Furthermore, complex financial market products and confusing market structures had caused a fog to descend on the financial markets, with the resulting lack of transparency likewise serving to help drive the mispricing of risk. As a result, many banks were therefore undercapitalised in terms of their balance sheet risk.
But the rules that apply to enterprises, banks and investors must ultimately apply to governments, too. Their purse strings also tend to be loosened if they are absolved, either in part or in full, from bearing the financial consequences of their projects. In a monetary union, the impact of one country’s debt – felt in the form of rising interest rates – becomes more widespread across all of the other member states, not only because of the single capital market but also, similarly to the response to the too-big-to-fail problem, it makes sense for member states to come to each other’s rescue during times of crisis. To this extent then, too, there is a greater incentive to run up debt.

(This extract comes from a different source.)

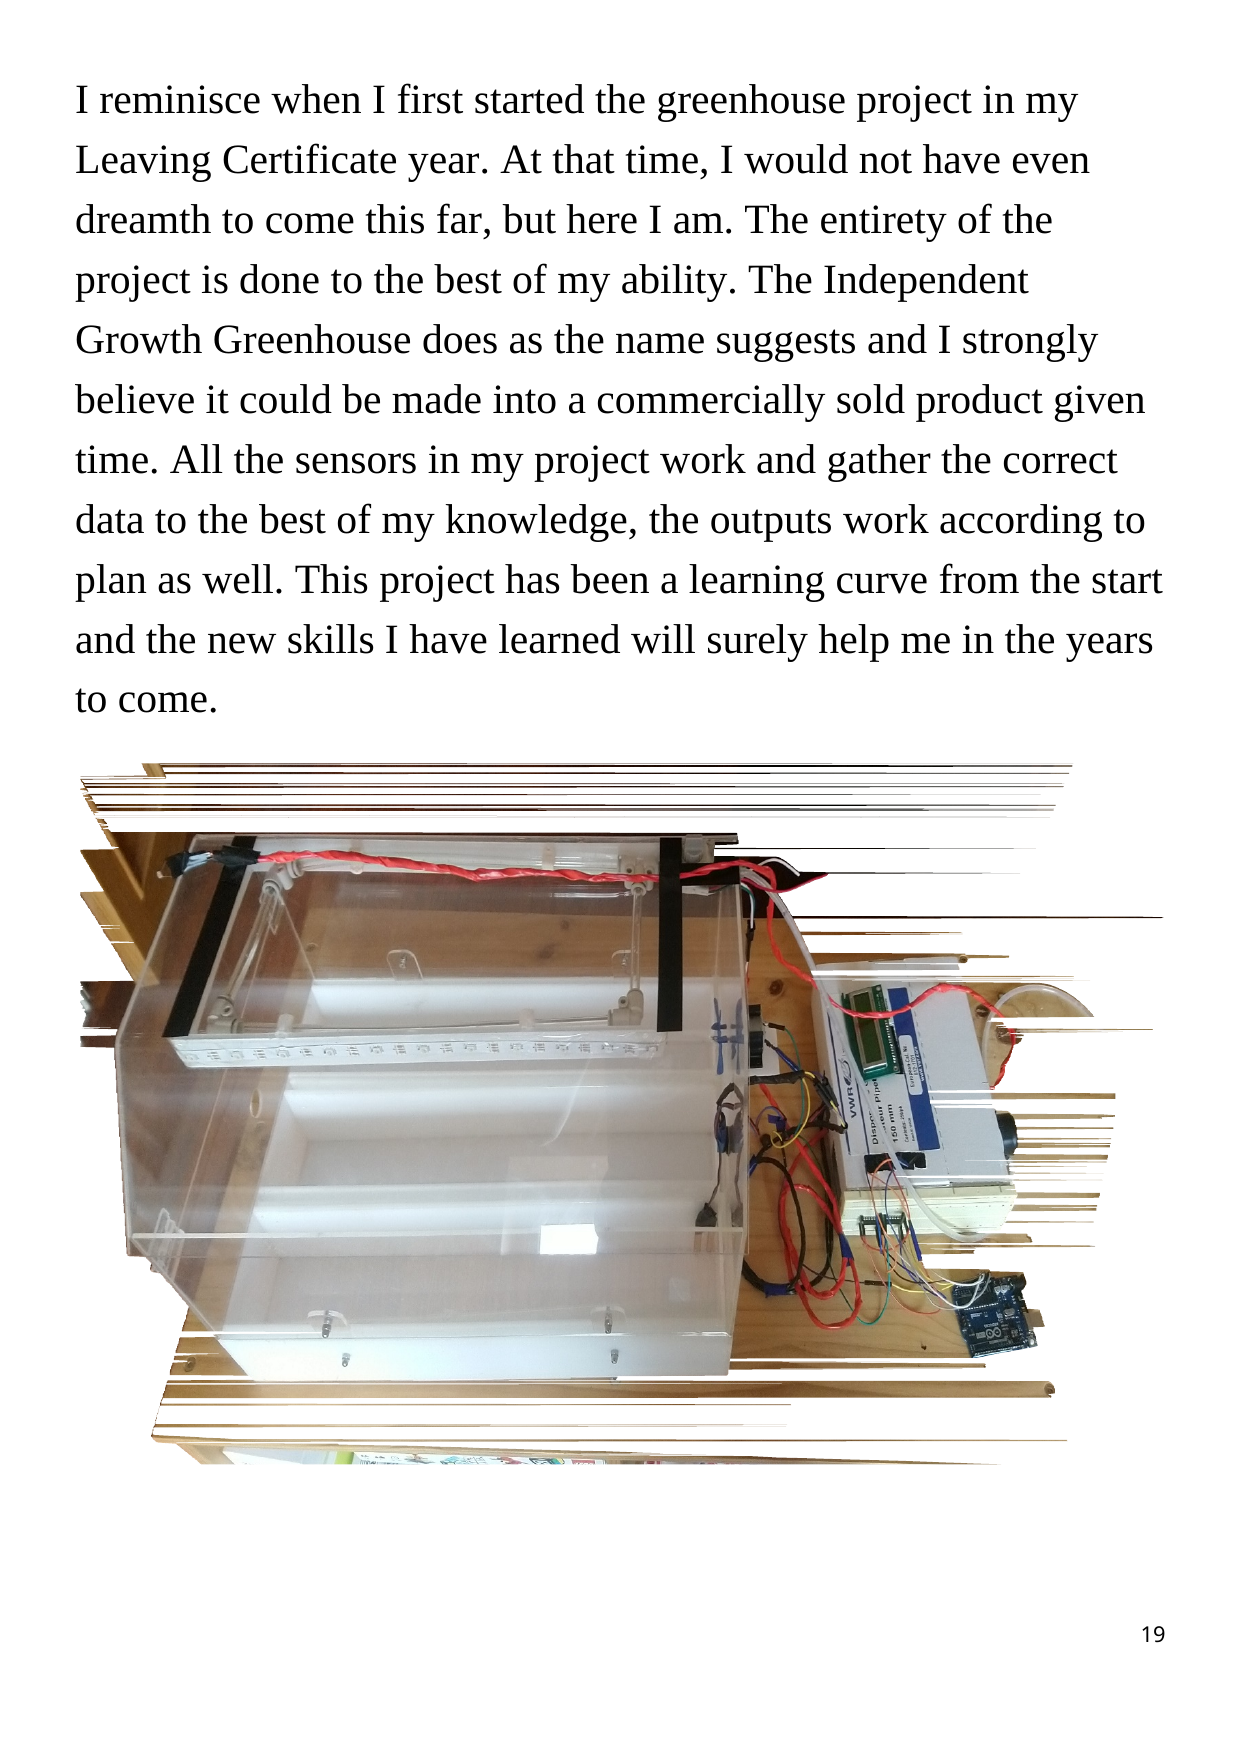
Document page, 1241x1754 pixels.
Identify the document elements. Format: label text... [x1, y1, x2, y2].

text I reminisce when I first started the greenhouse project in my Leaving Certificate year. At that time, I would not have even dreamth to come this far, but here I am. The entirety of the project is done to the best of my ability. The Independent Growth Greenhouse does as the name suggests and I strongly believe it could be made into a commercially sold product given time. All the sensors in my project work and gather the correct data to the best of my knowledge, the outputs work according to plan as well. This project has been a learning curve from the start and the new skills I have learned will surely help me in the years to come. [75, 75, 1165, 722]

The interest rate environment led to a “search for yield”. What’s more, thanks to the low interest rates, low-income households were also able to shoulder the debt. At the same time, homeowners’ debt levels were falling as a result of ever-rising property prices, irrespective of their mortgage repayments. In the United States, many homeowners used this opportunity to refinance and take out additional mortgages. Borrowers became all the more vulnerable to rising interest rates and falling property prices, culminating in the subprime crisis of 2007.

To make matters worse, the bursting of the property price bubble in countries such as Ireland and Spain shook the banking system, which had helped to finance the construction boom on a large scale. Negative feedback effects of government support measures included a drastic deterioration in public finances, which intensified the banking crises in these countries even further. This was because banks held sizeable amounts of bonds from their own countries.

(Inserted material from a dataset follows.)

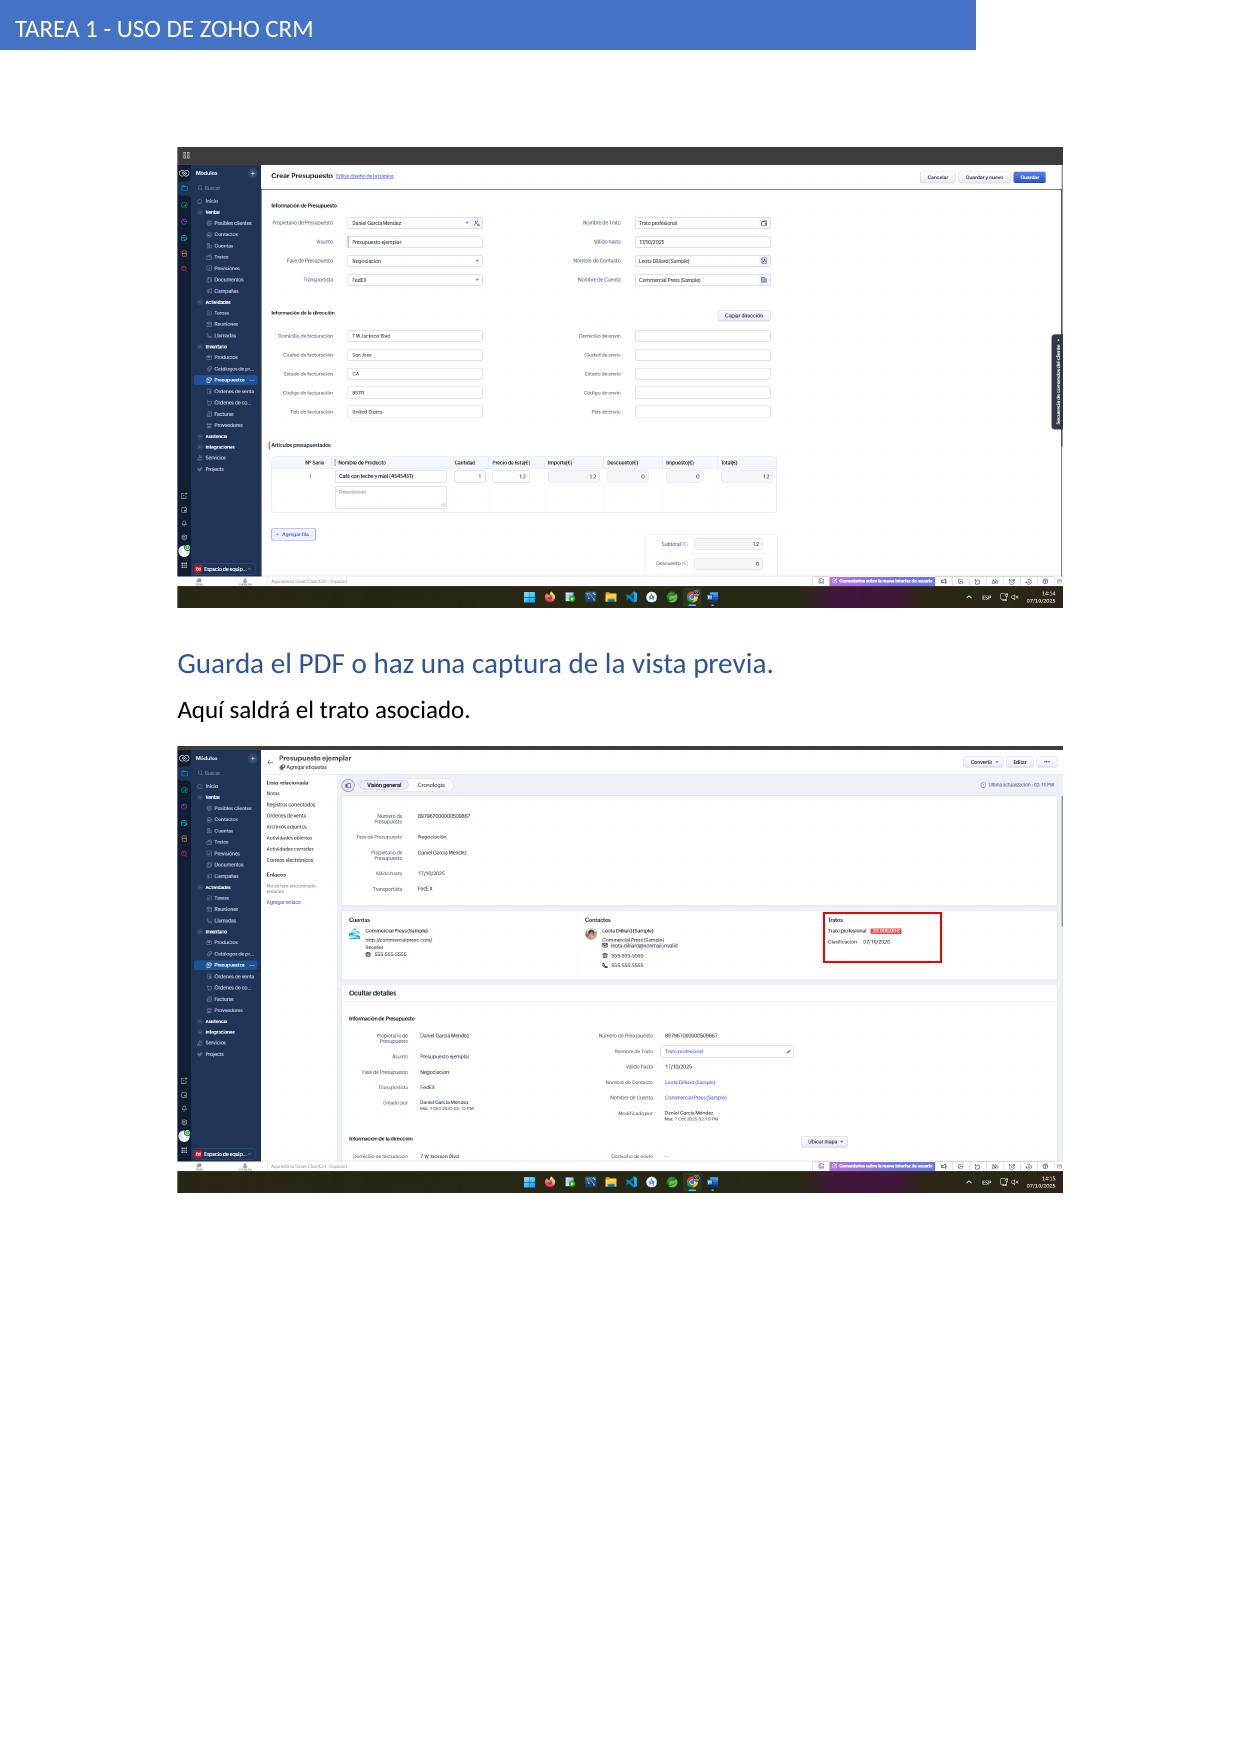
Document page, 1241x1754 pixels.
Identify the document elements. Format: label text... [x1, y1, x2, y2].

Just like so many others, Queen Elizabeth II also asked the simple, yet not so easy to answer question during a visit to the London School of Economics in the spring of 2009: Why did no one see it coming

The reputation of economists has undoubtedly suffered as a result of the crisis.

In his book “The Art of Thinking Clearly”, the Swiss author Rolf Dobelli writes: in 2007, economic experts painted a rosy picture for the coming years. However, twelve months later, the financial markets imploded. Asked about the crisis, the same experts enumerated its causes: monetary expansion under Greenspan, lax validation of mortgages, corrupt rating agencies, low capital requirements, and so forth. In hindsight, the reasons for the crash seem painfully obvious, and yet not a single economist (…) predicted how exactly it would unfold. On the contrary: rarely have we seen such a high incidence of hindsight experts.

The hindsight bias Dobelli goes on to write, is one of the most prevailing fallacies of all. We can aptly describe it as the ‘I told you so’ phenomenon.

And so the recent financial crisis will not have been the last crisis that we encounter. This is assured by the “This time is different” syndrome, as described by Carmen Reinhart and Kenneth Rogoff. Its core consists of the firm belief that financial crises only happen to other people in other countries; a crisis cannot occur here and now in our country. We are doing things better, we are smarter, we have learned from past mistakes.
But even if we do not fall for the “This time is different” trap, even the best economists in the world are not exactly sure what will trigger the next crisis.